We ought to be struck by how, in an environment that purports itself to be based around criteria that seek to reward individual efforts and levels of capabilities equally with a view to fostering scientific creativity and critical thinking, there are so many powerful underlying mechanisms of exclusion, discrimination and violence.

Meritocracy is an ideology that helps legitimise inequalities. To the extent that it attributes individual responsibility to the outcomes it seeks to reward, it also serves to conceal the structural conditions that either facilitate or impede these achievements. By not considering personal circumstances and the inequality of material and resources at an individual’s disposal when it comes to accomplishing an activity, meritocracy inadvertently rewards those who can take advantage of these differences.

This observation, which also serves to help analyse the propagation of socio-economic inequalities in general, enables us to examine the question of gender in the academic world under a different light. It may, in fact, constitute the foundation for a powerful critique of institutions that, despite their liberal façade, both conceal and promote authoritarianism.

Gender equality, strong unionism

What happens to us as women in university? Firstly, domestic and care-giving responsibilities continue to be considered as women’s work. The decision to delegate, negotiate or postpone is considered a woman’s responsibility.

In this way, their ability (in terms of available time, energy or attention) to pursue demanding, competitive careers is limited in a way that men are completely unaffected. Secondly, mechanisms of discrimination are generally insidious, yet they also instil in women permanent doubts about their true capabilities.

Never free from the obligation to justify our own successes, we often have to prove how exactly we got to where we are through academic effort alone, and not through the dark  powers of the threatening “witches” we are always on the verge of becoming.

The university becomes a space in which growing competition within the new forms of academic work are further exacerbated by a traditional hierarchical structure justified by meritocracy; these circumstances favour innumerable situations of abuse of power and sometimes even violence, with women being particularly affected.

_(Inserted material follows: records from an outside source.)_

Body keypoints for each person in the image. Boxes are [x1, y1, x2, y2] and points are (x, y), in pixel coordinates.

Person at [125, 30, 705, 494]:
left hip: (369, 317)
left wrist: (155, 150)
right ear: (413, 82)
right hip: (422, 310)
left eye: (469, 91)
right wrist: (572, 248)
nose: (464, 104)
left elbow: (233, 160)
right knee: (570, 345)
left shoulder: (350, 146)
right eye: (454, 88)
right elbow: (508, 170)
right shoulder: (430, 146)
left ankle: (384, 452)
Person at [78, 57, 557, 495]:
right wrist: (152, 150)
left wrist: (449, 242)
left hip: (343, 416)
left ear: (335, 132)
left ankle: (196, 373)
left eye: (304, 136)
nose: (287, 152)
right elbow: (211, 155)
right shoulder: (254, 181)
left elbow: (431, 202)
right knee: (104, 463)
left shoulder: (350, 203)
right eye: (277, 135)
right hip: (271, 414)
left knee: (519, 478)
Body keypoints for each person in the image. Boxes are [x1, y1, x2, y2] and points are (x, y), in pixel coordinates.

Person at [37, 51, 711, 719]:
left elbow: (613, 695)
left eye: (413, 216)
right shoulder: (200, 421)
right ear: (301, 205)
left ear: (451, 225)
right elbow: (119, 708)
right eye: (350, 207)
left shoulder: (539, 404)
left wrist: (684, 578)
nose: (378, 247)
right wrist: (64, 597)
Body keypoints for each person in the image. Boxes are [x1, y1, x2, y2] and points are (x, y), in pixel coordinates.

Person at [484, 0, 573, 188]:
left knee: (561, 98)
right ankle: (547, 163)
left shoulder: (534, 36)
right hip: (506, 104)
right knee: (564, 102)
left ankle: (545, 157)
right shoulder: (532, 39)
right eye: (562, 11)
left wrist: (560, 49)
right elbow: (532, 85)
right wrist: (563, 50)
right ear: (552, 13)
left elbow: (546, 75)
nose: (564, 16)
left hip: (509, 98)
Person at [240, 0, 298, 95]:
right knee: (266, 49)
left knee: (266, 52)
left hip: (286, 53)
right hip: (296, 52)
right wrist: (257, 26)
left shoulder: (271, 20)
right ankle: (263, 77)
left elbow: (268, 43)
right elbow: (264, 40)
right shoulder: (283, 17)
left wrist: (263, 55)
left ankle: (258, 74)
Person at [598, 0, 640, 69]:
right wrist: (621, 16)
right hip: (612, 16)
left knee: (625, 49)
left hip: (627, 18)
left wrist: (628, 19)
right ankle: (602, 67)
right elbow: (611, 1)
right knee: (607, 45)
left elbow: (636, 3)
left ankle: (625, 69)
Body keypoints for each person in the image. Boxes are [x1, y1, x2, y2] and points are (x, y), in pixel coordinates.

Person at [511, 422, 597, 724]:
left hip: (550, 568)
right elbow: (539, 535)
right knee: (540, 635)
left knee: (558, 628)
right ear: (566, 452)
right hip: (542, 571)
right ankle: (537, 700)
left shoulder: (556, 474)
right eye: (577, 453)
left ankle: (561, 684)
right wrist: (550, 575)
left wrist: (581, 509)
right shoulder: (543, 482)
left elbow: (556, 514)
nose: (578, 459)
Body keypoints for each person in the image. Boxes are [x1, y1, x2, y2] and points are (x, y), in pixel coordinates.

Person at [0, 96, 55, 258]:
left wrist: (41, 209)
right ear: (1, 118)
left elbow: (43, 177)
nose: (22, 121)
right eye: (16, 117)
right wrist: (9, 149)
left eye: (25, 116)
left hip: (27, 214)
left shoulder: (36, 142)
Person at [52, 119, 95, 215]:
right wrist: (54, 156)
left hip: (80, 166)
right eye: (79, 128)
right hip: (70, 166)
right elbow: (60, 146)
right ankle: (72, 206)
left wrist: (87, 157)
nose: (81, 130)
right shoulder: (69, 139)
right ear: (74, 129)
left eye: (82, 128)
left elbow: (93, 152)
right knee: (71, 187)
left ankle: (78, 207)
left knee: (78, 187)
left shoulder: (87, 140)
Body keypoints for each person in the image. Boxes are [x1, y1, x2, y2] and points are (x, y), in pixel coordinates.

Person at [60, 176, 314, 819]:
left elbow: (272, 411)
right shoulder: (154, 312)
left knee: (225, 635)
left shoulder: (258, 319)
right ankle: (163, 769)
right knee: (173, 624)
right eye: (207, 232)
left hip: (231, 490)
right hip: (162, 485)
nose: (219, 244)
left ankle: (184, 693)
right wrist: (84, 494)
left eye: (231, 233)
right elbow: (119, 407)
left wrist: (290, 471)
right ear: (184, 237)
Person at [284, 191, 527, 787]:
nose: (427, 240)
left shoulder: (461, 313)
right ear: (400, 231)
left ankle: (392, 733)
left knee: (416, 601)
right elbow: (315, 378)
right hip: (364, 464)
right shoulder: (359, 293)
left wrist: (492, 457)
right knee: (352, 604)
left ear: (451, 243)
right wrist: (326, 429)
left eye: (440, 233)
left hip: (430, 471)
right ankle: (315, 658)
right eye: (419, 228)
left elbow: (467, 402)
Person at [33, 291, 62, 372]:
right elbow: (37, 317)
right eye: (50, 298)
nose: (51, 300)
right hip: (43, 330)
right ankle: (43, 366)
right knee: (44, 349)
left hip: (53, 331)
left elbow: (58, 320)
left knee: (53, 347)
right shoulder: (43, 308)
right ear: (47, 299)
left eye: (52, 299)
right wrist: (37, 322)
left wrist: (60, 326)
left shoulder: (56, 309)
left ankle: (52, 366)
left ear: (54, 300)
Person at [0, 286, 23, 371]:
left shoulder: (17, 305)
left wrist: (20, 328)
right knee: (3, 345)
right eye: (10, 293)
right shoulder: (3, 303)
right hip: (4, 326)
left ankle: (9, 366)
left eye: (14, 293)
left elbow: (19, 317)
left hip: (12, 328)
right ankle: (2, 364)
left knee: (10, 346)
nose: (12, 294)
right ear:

Within this context, the incorporation of gender-based perspectives in union agendas is crucial in combating an inadmissible form of inequality best conceived of as unjust working conditions. This lays the foundation for a criticism of the current organisation of academic work that may contribute to the democratic transformation of higher education.

This requires implementing gender equality policies within unions themselves. Incorporating within their leadership and founding principles the comprehension of this problem, and developing union intervention strategies. This includes quotas or parity policies for the integration of colleges to university governments, differentiating criteria for academic evaluation, egalitarian licensing procedures, childcare facilities, institutional protocols for dealing with situations of gender-based violence, etc.

It is also necessary to foster women's leadership and eliminate the forms of violence and discrimination that silence the voices of women within organisations in order to make them stronger, more representative, more democratic and better equipped to continue the struggle.

The opinions expressed in this blog are those of the author and do not necessarily reflect any official policies or positions of Education International.